The meetings of the European Council, which usually convenes four times a year, are vital. That is where all the most difficult decisions have to be taken, or ducked. When issues prove too difficult or politically sensitive for junior ministers, they are kicked upstairs to their bosses to decide at the summit.

But, as nations have become more assertive and less willing to compromise, more and more decisions have been referred to summits. Small teams of advisers have been swollen by experts on specialist subjects, and any meeting of heads of government can expect to attract at least 1,000 journalists.

What were once informal brainstorming sessions have fallen victim to the bureaucracy. Leaders, therefore, end up discussing the precise proportion of the EU's market that should be opened up, or the location of the EU's maritime safety agency.

At Nice in December 2000, for example, vital issues were at stake because the French presidency of the EU was drawing up reforms of the way the Union was run, designed to pave the way for enlargement. But leaders were left, calculators in hand, negotiating the voting strengths of each of the applicant countries in the European institutions.

At one point, David O'Sullivan, the most senior aide to the European Commission president, Romano Prodi, approached his boss to whisper some advice. Jacques Chirac, the French President, already in mid-tirade, shouted at the official: "Get away, you will tell Mr Prodi what to reply when he has learnt what I have to ask him." An angry Mr Prodi yelled back straight away.

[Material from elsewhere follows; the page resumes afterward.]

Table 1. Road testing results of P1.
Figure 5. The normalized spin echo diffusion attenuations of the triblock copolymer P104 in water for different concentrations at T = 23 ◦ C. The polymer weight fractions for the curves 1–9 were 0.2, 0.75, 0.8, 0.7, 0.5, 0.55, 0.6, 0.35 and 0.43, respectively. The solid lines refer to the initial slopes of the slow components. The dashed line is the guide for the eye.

At Laeken a year later, the Belgian presidency managed to gain agreement on a forum to discuss the future of Europe. But making a deal on where the EU should site a series of agencies proved impossible. At the suggestion that the EU's new food safety authority should go to Finland, rather than his native land, Mr Berlusconi, exploded. "Parma," he shouted at fellow leaders, "is synonymous with good cuisine. The Finns don't even know what prosciutto is. I cannot accept this."

Not to be outdone, Mr Chirac, who was unhappy with the four smaller agencies he was offered, poured scorn on their quality in his own inimitable way. Turning to Göran Persson, the Swedish premier, he said: "How would it be if Sweden got an agency for training models, since you have such pretty women?"